**WHAT NEEDS TO BE DONE**
The first line of the entries through the line bearing "focal_35mm: 104": copy these lines exactly and return nothing else.

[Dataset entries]

*** Begin section ***

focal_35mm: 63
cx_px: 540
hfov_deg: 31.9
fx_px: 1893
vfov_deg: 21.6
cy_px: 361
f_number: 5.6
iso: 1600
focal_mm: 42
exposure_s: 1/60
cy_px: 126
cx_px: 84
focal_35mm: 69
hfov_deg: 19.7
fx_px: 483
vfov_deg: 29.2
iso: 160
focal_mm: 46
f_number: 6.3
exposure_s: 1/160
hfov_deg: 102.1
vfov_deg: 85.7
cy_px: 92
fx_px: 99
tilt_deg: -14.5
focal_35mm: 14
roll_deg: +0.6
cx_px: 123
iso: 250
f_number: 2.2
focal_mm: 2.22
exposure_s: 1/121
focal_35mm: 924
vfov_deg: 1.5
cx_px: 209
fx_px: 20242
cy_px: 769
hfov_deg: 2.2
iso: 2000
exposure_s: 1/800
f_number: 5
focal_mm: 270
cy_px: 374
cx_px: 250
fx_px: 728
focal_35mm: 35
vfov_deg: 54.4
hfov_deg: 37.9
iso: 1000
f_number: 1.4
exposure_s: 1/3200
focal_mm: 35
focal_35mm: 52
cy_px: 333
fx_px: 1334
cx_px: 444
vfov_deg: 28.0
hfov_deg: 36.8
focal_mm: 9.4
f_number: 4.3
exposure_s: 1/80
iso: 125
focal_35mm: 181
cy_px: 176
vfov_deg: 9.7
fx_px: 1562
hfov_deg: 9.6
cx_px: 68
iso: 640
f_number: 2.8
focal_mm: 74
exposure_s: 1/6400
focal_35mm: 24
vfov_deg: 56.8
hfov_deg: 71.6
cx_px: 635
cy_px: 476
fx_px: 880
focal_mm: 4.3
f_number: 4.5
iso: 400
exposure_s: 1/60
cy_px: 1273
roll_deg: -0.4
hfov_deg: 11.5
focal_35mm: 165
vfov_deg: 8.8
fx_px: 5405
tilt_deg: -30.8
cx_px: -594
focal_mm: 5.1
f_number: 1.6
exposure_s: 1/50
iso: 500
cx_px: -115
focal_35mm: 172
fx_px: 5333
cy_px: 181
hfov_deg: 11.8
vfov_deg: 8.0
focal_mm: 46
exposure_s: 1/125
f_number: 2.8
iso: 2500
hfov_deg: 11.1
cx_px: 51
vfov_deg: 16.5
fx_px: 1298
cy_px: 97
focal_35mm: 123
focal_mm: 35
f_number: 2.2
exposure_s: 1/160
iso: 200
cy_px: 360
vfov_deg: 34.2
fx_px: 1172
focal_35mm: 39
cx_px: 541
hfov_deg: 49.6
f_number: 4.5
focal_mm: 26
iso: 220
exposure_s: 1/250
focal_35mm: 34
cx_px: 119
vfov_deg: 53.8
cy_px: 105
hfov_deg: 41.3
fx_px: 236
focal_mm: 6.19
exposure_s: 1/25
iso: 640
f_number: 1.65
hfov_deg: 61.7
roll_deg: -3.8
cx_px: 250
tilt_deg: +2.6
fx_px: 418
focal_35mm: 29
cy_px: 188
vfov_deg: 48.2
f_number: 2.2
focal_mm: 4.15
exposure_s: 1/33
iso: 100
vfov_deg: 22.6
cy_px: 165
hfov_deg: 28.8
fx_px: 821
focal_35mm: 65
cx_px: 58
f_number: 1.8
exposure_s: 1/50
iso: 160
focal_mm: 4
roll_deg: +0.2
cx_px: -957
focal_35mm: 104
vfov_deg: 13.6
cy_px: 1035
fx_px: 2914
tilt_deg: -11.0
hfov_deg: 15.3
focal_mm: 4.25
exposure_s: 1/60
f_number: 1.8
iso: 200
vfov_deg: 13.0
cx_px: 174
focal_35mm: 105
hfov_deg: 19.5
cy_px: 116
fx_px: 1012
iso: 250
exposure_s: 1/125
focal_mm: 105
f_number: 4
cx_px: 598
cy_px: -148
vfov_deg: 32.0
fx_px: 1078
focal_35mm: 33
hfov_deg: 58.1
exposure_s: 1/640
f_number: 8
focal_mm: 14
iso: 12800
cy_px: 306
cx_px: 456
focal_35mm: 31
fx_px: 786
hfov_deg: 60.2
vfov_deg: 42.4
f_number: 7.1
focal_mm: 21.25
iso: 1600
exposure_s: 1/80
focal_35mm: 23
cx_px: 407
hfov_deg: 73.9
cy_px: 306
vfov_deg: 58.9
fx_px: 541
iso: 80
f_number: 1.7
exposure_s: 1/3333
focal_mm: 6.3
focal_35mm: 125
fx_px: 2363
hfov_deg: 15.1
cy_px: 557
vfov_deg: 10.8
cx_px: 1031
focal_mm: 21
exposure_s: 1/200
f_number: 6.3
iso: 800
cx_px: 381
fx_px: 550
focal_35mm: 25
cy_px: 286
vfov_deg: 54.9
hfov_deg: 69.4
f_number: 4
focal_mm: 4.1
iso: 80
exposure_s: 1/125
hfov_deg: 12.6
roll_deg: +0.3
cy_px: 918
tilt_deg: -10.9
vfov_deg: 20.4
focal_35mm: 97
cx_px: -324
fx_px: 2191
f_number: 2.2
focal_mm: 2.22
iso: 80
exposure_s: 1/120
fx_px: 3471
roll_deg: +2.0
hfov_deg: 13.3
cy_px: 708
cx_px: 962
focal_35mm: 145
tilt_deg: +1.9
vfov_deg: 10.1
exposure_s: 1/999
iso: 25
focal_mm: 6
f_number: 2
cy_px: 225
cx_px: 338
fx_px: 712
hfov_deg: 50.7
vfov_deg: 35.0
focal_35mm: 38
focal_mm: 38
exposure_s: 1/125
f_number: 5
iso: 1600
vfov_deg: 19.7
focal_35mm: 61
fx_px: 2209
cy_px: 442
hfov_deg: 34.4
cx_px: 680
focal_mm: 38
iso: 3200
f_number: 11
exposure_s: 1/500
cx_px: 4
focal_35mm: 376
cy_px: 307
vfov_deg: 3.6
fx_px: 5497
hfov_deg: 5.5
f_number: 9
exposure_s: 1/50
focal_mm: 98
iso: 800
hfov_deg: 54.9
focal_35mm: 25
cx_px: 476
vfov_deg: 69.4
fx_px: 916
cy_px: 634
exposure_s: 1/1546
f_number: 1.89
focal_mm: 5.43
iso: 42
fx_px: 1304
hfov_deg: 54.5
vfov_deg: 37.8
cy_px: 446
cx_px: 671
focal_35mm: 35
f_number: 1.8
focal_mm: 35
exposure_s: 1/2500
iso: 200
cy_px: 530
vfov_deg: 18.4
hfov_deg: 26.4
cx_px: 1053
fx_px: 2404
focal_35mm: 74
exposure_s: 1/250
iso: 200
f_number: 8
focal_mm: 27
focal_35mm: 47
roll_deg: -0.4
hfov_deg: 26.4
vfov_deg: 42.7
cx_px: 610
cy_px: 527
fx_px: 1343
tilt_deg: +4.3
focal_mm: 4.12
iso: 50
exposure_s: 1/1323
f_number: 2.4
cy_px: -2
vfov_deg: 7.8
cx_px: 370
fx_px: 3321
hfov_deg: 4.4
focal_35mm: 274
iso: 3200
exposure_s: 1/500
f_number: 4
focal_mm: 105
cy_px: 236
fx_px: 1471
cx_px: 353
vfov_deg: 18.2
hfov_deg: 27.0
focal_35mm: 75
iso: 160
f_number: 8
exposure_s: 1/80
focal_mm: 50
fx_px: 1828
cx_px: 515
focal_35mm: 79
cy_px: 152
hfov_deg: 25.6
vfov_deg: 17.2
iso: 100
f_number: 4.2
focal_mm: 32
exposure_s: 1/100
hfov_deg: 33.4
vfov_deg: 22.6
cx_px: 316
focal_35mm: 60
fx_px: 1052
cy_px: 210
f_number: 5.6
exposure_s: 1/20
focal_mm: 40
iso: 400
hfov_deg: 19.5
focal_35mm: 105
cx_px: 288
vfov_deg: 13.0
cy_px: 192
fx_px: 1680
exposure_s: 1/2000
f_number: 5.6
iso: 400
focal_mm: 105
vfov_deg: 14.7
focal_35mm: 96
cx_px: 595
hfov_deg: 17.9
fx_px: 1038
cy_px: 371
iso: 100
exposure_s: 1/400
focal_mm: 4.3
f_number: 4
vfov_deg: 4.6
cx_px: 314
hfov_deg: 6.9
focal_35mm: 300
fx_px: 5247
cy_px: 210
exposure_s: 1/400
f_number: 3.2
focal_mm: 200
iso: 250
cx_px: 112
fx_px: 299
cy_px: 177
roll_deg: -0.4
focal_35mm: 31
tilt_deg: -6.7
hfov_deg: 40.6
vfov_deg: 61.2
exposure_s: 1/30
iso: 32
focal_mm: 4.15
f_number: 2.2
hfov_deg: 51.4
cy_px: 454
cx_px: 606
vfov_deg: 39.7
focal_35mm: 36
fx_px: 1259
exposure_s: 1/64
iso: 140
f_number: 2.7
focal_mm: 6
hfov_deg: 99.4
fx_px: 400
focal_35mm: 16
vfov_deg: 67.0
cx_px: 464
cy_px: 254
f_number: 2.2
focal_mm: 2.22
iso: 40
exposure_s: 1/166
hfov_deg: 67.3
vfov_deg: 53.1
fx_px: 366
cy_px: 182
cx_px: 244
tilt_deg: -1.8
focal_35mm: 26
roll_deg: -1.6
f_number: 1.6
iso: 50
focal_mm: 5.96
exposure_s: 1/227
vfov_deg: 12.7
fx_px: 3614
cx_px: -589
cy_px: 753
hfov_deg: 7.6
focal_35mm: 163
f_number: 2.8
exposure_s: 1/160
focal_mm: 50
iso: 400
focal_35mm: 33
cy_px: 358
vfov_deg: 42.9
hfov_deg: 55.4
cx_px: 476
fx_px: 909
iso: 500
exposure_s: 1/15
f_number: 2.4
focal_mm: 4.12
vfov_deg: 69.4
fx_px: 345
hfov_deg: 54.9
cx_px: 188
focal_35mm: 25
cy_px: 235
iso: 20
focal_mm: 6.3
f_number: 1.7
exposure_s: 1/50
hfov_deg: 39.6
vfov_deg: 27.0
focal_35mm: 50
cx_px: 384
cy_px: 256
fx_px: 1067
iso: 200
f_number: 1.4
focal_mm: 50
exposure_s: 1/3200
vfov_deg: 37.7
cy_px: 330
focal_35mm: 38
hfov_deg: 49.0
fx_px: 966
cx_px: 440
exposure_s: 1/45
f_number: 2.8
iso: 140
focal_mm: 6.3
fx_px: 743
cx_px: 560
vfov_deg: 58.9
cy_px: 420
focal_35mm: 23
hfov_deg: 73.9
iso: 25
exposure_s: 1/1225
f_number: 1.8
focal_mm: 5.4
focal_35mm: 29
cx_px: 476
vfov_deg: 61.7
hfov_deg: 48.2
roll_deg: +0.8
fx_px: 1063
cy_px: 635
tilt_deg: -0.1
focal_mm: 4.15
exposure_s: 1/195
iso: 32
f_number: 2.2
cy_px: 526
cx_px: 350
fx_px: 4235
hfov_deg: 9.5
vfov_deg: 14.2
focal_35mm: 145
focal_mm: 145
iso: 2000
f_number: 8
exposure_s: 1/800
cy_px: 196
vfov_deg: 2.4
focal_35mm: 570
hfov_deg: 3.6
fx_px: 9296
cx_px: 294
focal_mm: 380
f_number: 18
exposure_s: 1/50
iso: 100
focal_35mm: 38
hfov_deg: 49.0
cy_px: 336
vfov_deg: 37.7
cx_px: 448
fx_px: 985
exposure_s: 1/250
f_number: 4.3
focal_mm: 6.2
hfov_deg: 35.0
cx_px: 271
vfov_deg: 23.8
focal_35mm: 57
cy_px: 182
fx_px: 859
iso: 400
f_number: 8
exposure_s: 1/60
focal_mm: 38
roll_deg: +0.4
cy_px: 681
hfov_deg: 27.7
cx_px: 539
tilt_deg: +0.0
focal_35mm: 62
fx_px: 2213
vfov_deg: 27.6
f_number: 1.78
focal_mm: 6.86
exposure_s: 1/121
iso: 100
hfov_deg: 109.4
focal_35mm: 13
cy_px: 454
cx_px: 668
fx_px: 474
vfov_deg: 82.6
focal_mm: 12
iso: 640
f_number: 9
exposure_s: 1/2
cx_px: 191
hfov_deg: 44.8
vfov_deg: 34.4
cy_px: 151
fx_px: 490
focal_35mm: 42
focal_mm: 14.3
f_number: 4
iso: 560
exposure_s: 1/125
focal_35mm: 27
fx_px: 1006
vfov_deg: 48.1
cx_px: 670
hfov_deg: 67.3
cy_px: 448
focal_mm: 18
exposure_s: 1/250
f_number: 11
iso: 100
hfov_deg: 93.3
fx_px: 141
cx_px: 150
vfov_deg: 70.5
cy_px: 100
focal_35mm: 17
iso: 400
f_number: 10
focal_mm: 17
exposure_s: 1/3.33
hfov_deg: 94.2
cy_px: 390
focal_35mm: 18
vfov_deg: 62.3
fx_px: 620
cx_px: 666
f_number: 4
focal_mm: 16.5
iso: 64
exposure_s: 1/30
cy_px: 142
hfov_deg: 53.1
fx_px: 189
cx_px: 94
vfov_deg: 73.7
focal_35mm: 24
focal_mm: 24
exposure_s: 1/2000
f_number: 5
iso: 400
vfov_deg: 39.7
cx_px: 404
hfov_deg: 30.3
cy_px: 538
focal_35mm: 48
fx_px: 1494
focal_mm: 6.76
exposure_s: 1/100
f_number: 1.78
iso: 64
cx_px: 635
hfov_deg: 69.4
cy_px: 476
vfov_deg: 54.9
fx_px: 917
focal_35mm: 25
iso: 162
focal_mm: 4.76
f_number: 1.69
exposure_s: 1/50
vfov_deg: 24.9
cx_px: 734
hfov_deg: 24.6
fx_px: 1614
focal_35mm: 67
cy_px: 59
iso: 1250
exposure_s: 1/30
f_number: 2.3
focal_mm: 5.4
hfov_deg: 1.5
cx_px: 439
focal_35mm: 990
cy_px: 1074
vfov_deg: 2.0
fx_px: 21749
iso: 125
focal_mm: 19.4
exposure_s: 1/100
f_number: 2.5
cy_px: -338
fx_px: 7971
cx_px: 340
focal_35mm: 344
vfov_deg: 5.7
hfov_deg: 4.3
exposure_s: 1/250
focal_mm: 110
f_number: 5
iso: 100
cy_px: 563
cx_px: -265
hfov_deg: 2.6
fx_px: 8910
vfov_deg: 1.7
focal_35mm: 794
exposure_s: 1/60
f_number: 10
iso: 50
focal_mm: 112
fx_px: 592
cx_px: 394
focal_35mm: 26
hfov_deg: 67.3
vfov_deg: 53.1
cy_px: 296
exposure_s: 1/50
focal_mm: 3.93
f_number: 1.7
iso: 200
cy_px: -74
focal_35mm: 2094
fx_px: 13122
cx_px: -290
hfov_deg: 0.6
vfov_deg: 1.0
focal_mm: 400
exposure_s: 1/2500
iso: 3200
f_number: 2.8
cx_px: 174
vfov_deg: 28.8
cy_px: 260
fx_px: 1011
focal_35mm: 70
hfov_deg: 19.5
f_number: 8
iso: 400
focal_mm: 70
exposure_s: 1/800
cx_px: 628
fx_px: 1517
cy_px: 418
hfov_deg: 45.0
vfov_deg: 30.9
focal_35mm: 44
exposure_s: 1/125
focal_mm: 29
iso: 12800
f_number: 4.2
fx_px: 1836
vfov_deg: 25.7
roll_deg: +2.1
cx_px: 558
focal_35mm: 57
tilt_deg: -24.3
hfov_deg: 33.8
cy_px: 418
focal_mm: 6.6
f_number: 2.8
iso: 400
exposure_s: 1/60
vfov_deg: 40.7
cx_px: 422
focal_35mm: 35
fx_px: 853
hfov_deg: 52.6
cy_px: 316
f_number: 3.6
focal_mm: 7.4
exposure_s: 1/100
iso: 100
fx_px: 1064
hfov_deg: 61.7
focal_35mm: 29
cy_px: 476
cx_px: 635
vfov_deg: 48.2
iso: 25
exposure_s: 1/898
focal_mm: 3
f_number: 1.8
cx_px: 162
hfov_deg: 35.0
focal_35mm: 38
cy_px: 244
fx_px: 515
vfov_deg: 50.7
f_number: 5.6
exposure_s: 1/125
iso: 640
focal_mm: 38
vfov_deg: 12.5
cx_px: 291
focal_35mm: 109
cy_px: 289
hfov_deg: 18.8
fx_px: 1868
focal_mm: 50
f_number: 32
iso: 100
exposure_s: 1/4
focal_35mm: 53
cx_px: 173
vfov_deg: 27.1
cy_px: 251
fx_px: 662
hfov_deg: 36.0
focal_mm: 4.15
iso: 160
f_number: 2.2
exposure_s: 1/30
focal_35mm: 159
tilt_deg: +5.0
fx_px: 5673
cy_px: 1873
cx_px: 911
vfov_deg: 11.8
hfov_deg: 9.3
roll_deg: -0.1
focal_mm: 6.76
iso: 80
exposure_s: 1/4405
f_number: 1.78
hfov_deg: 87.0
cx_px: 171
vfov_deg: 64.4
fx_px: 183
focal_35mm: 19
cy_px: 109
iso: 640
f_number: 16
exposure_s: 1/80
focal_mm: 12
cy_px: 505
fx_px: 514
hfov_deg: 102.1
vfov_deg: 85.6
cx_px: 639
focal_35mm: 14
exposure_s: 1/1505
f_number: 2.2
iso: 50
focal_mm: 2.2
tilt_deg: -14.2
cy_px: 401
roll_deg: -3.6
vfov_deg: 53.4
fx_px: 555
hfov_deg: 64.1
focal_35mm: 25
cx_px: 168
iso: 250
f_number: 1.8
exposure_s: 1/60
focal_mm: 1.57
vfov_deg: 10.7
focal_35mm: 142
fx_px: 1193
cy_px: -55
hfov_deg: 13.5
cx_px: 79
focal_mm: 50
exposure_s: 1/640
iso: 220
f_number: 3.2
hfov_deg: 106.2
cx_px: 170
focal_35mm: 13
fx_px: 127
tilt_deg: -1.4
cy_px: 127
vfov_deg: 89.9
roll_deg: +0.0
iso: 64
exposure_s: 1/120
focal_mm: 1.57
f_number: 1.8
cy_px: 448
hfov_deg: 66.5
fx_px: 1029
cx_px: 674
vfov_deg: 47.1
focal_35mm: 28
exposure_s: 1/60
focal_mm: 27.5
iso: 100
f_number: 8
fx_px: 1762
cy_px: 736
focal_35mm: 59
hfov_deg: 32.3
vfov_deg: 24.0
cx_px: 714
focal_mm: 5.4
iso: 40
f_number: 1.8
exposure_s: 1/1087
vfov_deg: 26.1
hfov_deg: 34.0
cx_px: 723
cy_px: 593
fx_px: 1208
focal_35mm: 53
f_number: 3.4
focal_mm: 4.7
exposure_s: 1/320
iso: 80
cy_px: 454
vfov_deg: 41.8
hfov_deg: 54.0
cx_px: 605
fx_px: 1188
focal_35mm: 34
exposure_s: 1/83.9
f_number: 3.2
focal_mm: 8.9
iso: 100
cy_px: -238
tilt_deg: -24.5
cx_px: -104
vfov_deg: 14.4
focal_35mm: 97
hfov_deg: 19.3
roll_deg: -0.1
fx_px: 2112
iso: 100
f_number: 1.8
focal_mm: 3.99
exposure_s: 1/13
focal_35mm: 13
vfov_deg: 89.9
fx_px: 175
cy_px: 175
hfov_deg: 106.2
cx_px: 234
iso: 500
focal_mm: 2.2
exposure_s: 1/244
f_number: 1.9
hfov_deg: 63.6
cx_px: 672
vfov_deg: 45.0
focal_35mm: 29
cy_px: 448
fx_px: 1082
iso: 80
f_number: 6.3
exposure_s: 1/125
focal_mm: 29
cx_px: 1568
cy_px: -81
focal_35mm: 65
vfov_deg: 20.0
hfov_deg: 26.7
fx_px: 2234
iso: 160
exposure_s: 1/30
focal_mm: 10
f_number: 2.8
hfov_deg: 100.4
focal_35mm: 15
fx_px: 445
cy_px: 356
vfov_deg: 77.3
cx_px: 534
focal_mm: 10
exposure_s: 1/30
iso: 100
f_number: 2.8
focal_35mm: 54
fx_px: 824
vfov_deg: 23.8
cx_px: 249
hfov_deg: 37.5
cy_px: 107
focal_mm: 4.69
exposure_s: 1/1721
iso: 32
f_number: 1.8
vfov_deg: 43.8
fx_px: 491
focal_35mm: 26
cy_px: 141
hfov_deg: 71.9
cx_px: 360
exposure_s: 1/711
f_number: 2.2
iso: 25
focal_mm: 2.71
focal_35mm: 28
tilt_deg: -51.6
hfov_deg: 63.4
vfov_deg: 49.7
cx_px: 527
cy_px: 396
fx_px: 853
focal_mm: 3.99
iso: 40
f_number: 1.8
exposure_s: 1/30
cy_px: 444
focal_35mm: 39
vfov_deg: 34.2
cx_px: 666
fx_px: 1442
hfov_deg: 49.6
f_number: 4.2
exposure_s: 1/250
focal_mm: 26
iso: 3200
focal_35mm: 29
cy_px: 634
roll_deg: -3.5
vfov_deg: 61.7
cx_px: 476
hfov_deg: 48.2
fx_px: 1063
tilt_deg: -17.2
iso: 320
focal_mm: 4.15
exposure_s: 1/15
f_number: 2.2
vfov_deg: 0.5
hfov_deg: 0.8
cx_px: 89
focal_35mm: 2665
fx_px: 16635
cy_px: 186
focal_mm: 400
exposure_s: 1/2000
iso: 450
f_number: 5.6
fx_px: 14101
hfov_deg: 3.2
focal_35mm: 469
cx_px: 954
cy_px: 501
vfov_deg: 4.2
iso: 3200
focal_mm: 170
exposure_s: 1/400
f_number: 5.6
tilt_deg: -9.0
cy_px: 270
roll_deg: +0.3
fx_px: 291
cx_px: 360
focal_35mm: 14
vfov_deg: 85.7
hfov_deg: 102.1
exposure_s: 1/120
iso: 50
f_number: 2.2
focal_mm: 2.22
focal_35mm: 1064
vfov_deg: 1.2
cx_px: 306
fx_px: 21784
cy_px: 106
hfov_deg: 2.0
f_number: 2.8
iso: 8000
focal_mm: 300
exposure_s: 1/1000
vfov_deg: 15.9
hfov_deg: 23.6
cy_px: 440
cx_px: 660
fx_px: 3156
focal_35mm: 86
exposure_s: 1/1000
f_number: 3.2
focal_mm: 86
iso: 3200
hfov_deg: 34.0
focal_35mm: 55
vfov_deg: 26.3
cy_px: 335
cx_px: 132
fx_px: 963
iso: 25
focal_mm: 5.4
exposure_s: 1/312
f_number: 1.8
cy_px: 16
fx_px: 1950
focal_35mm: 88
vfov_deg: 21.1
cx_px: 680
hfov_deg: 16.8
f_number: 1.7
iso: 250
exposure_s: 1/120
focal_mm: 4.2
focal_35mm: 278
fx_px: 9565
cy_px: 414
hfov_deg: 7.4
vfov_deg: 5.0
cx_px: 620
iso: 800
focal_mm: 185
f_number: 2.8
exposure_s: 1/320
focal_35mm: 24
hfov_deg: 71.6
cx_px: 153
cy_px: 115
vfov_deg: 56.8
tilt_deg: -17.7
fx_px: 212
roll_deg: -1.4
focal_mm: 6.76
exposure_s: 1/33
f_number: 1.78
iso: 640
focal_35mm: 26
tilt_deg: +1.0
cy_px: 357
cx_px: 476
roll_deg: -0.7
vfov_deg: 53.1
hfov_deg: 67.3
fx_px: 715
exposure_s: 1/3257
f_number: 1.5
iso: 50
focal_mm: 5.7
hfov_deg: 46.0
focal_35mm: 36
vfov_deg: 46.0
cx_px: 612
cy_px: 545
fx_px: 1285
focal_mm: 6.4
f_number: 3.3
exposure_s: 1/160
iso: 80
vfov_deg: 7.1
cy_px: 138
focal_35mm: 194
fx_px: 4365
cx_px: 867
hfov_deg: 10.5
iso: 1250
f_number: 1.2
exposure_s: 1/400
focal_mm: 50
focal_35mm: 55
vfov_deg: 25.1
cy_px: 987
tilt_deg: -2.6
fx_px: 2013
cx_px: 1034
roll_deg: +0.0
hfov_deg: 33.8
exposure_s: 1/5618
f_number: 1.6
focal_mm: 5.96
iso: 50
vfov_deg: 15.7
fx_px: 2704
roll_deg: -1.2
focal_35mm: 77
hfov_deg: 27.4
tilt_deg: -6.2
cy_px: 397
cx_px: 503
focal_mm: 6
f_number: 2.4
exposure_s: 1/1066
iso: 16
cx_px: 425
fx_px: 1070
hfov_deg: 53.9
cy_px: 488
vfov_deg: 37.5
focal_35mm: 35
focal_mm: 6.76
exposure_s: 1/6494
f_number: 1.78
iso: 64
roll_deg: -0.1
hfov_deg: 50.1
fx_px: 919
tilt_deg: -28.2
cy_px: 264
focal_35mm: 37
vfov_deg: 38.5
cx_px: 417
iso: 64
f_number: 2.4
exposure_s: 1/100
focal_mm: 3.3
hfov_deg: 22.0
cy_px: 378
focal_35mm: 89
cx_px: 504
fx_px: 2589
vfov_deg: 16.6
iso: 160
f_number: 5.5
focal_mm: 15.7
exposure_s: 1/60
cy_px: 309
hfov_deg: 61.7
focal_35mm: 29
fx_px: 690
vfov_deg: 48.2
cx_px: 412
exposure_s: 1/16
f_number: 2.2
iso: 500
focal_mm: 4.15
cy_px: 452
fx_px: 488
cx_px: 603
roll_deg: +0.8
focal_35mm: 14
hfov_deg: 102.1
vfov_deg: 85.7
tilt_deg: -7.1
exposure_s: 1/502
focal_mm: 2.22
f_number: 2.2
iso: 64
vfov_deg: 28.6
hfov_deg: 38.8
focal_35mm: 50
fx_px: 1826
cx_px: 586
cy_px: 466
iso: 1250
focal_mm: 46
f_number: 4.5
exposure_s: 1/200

*** End section ***

**EXERCISE OUTPUT**
focal_35mm: 63
cx_px: 540
hfov_deg: 31.9
fx_px: 1893
vfov_deg: 21.6
cy_px: 361
f_number: 5.6
iso: 1600
focal_mm: 42
exposure_s: 1/60
cy_px: 126
cx_px: 84
focal_35mm: 69
hfov_deg: 19.7
fx_px: 483
vfov_deg: 29.2
iso: 160
focal_mm: 46
f_number: 6.3
exposure_s: 1/160
hfov_deg: 102.1
vfov_deg: 85.7
cy_px: 92
fx_px: 99
tilt_deg: -14.5
focal_35mm: 14
roll_deg: +0.6
cx_px: 123
iso: 250
f_number: 2.2
focal_mm: 2.22
exposure_s: 1/121
focal_35mm: 924
vfov_deg: 1.5
cx_px: 209
fx_px: 20242
cy_px: 769
hfov_deg: 2.2
iso: 2000
exposure_s: 1/800
f_number: 5
focal_mm: 270
cy_px: 374
cx_px: 250
fx_px: 728
focal_35mm: 35
vfov_deg: 54.4
hfov_deg: 37.9
iso: 1000
f_number: 1.4
exposure_s: 1/3200
focal_mm: 35
focal_35mm: 52
cy_px: 333
fx_px: 1334
cx_px: 444
vfov_deg: 28.0
hfov_deg: 36.8
focal_mm: 9.4
f_number: 4.3
exposure_s: 1/80
iso: 125
focal_35mm: 181
cy_px: 176
vfov_deg: 9.7
fx_px: 1562
hfov_deg: 9.6
cx_px: 68
iso: 640
f_number: 2.8
focal_mm: 74
exposure_s: 1/6400
focal_35mm: 24
vfov_deg: 56.8
hfov_deg: 71.6
cx_px: 635
cy_px: 476
fx_px: 880
focal_mm: 4.3
f_number: 4.5
iso: 400
exposure_s: 1/60
cy_px: 1273
roll_deg: -0.4
hfov_deg: 11.5
focal_35mm: 165
vfov_deg: 8.8
fx_px: 5405
tilt_deg: -30.8
cx_px: -594
focal_mm: 5.1
f_number: 1.6
exposure_s: 1/50
iso: 500
cx_px: -115
focal_35mm: 172
fx_px: 5333
cy_px: 181
hfov_deg: 11.8
vfov_deg: 8.0
focal_mm: 46
exposure_s: 1/125
f_number: 2.8
iso: 2500
hfov_deg: 11.1
cx_px: 51
vfov_deg: 16.5
fx_px: 1298
cy_px: 97
focal_35mm: 123
focal_mm: 35
f_number: 2.2
exposure_s: 1/160
iso: 200
cy_px: 360
vfov_deg: 34.2
fx_px: 1172
focal_35mm: 39
cx_px: 541
hfov_deg: 49.6
f_number: 4.5
focal_mm: 26
iso: 220
exposure_s: 1/250
focal_35mm: 34
cx_px: 119
vfov_deg: 53.8
cy_px: 105
hfov_deg: 41.3
fx_px: 236
focal_mm: 6.19
exposure_s: 1/25
iso: 640
f_number: 1.65
hfov_deg: 61.7
roll_deg: -3.8
cx_px: 250
tilt_deg: +2.6
fx_px: 418
focal_35mm: 29
cy_px: 188
vfov_deg: 48.2
f_number: 2.2
focal_mm: 4.15
exposure_s: 1/33
iso: 100
vfov_deg: 22.6
cy_px: 165
hfov_deg: 28.8
fx_px: 821
focal_35mm: 65
cx_px: 58
f_number: 1.8
exposure_s: 1/50
iso: 160
focal_mm: 4
roll_deg: +0.2
cx_px: -957
focal_35mm: 104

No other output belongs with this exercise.